WHAT TO PRODUCE: Copy the listing below word for word, starting at its first line and continuing through the line containing "state / province: Anosy", with both of those lines included.

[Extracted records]
-- begin --

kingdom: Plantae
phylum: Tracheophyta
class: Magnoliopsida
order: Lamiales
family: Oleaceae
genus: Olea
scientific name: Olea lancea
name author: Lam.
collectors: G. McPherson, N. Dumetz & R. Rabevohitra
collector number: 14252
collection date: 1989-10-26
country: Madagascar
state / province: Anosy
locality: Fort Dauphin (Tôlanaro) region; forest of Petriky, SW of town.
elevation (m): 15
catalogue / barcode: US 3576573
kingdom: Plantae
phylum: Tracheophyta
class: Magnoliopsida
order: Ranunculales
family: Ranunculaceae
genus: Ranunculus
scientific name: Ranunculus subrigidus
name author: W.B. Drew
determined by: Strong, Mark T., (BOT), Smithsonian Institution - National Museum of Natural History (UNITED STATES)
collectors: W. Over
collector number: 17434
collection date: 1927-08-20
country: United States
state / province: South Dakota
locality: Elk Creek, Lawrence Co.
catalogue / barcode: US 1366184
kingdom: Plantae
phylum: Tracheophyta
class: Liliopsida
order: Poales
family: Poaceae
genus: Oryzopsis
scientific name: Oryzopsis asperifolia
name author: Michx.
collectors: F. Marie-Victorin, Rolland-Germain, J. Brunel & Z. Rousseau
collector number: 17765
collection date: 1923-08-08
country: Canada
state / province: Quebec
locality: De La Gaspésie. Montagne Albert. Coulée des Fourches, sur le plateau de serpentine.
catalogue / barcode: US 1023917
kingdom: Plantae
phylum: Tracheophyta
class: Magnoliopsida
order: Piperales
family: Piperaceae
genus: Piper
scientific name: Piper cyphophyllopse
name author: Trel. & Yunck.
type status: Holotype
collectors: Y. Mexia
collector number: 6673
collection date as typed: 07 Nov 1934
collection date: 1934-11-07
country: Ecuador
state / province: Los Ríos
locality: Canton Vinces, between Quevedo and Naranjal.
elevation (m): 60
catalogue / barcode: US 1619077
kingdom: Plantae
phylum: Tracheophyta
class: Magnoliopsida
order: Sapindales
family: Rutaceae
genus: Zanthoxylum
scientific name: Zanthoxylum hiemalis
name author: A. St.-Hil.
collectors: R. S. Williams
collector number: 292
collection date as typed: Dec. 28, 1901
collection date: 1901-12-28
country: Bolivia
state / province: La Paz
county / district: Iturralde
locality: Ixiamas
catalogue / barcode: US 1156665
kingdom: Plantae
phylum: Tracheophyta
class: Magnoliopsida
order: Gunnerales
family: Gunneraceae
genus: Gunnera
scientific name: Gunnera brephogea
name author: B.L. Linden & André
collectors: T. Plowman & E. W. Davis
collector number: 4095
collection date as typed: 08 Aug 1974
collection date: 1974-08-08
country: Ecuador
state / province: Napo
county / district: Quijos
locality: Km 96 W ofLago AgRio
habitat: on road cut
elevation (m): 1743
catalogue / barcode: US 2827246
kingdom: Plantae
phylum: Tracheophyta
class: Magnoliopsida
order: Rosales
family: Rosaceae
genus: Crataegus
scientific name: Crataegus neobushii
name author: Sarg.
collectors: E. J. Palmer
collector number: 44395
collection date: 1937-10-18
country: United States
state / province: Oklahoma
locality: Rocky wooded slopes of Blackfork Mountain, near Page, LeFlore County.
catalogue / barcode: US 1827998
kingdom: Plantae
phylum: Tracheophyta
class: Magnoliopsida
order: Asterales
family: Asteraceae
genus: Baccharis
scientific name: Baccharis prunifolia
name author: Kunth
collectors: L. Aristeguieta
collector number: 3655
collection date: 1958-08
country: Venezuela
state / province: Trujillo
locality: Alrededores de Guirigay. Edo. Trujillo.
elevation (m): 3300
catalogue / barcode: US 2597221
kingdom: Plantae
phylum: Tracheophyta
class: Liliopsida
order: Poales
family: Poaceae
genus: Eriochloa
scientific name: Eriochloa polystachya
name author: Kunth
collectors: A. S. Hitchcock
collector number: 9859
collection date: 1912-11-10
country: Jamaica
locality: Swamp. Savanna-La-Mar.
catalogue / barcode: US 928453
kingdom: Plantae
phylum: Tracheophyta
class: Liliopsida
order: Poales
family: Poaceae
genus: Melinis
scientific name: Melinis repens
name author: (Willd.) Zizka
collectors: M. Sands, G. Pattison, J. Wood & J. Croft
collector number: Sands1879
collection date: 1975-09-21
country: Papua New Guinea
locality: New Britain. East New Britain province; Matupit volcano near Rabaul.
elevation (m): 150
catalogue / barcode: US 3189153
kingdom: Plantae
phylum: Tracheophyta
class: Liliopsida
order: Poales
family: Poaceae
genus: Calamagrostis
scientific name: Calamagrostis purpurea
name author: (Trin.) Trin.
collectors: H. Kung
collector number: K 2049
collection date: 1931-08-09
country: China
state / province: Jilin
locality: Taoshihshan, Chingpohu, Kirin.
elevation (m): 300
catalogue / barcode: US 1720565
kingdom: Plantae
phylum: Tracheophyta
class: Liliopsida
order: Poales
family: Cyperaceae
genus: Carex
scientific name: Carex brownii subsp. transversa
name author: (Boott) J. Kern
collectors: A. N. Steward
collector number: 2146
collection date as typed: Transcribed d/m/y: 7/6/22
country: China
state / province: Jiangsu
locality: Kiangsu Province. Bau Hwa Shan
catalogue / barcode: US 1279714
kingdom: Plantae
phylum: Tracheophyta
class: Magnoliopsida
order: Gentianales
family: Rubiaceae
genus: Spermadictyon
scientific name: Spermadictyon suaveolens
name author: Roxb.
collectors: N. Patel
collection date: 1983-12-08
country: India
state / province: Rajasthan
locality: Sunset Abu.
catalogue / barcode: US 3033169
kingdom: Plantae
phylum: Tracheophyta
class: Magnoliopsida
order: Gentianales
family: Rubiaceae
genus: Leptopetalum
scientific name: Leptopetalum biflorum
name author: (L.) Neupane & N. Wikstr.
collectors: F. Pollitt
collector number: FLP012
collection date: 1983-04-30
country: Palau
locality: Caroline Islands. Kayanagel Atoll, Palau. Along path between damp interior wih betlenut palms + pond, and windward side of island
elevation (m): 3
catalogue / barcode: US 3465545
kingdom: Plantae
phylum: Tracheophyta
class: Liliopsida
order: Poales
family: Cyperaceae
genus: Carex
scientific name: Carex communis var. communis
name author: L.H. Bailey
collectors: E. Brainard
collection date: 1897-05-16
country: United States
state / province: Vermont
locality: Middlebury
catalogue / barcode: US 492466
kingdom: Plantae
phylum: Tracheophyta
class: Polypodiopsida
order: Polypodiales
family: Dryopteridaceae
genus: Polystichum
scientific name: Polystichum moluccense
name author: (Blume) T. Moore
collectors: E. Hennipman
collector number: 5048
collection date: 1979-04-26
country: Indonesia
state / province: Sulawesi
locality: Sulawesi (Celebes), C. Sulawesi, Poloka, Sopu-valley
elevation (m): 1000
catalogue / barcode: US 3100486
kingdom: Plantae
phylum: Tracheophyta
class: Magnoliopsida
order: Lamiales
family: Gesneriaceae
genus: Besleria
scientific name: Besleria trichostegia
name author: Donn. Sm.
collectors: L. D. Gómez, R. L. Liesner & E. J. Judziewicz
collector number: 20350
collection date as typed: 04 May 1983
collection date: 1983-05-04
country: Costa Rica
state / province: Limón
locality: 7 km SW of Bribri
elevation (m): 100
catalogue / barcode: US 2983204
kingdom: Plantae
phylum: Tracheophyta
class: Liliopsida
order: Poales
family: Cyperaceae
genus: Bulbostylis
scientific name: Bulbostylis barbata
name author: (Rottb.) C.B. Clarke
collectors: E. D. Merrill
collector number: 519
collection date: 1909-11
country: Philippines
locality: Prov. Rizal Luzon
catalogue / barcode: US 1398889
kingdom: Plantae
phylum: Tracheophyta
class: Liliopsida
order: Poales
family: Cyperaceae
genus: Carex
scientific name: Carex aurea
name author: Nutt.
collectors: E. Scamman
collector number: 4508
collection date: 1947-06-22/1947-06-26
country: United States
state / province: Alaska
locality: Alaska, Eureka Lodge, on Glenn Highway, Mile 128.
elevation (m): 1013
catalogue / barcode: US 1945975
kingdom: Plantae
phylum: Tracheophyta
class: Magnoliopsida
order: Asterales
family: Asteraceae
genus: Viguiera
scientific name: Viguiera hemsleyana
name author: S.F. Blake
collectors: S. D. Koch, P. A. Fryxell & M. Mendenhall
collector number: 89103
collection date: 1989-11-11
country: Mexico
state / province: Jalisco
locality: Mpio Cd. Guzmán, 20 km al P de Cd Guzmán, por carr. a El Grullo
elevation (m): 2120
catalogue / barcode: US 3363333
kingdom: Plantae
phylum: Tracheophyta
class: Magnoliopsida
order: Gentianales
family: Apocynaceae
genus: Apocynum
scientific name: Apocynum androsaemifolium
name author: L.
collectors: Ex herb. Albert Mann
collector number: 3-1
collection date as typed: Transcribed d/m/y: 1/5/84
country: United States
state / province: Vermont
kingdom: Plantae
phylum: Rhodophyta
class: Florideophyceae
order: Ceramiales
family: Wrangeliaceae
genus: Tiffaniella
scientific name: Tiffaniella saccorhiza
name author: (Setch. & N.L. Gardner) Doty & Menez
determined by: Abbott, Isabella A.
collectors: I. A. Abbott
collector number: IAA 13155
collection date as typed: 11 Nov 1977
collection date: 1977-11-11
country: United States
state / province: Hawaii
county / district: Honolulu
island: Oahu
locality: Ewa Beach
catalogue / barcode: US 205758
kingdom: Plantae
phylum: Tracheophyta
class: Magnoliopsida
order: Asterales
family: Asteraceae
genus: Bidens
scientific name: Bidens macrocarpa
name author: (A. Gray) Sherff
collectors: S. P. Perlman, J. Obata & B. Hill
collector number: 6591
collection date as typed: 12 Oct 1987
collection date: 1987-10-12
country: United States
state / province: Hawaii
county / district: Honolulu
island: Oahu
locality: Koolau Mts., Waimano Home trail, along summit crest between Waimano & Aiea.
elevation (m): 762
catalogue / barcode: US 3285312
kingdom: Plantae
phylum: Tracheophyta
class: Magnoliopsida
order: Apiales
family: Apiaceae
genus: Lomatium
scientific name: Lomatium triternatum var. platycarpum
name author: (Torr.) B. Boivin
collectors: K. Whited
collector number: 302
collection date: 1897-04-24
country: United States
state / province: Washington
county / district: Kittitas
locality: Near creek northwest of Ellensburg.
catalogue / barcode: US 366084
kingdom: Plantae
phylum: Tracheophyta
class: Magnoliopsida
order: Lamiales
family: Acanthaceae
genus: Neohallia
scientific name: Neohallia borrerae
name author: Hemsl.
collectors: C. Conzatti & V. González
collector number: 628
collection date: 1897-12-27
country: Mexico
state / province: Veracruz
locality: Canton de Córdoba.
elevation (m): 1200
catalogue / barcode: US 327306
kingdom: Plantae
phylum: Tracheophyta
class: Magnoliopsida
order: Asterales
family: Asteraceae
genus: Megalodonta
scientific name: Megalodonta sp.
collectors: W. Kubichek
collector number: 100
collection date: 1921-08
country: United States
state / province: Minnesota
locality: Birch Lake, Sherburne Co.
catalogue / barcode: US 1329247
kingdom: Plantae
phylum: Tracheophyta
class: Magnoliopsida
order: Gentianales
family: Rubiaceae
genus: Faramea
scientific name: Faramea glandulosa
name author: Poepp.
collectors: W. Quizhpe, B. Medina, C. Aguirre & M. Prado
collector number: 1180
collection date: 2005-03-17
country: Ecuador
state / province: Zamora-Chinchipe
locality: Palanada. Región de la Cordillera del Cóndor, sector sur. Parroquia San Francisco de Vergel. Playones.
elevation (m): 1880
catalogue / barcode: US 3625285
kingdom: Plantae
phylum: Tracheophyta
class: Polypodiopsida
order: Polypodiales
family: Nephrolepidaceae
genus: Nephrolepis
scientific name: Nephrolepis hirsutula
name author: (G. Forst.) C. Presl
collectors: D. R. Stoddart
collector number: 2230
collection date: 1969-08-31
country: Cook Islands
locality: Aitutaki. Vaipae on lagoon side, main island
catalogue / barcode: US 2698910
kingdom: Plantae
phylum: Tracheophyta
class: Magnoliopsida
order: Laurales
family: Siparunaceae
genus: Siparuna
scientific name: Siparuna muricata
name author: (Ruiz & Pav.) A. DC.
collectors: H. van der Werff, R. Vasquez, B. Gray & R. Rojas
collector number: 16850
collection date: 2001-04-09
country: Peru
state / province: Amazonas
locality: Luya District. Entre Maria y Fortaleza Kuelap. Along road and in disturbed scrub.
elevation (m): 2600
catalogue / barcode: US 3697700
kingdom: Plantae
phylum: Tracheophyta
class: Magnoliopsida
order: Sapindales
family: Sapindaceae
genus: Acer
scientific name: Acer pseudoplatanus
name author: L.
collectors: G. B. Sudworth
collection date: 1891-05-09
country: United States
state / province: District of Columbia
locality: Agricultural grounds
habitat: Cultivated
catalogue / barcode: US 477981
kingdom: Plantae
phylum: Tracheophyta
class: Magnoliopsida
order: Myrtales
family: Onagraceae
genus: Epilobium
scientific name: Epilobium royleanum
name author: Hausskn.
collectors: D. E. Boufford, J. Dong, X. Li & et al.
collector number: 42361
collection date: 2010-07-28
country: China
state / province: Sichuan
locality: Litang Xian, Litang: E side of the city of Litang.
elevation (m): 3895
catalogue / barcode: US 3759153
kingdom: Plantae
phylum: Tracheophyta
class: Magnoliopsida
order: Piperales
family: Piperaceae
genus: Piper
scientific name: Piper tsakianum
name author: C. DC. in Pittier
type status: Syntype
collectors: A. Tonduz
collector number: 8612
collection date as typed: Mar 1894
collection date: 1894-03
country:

-- end --

THE SOLUTION:
kingdom: Plantae
phylum: Tracheophyta
class: Magnoliopsida
order: Lamiales
family: Oleaceae
genus: Olea
scientific name: Olea lancea
name author: Lam.
collectors: G. McPherson, N. Dumetz & R. Rabevohitra
collector number: 14252
collection date: 1989-10-26
country: Madagascar
state / province: Anosy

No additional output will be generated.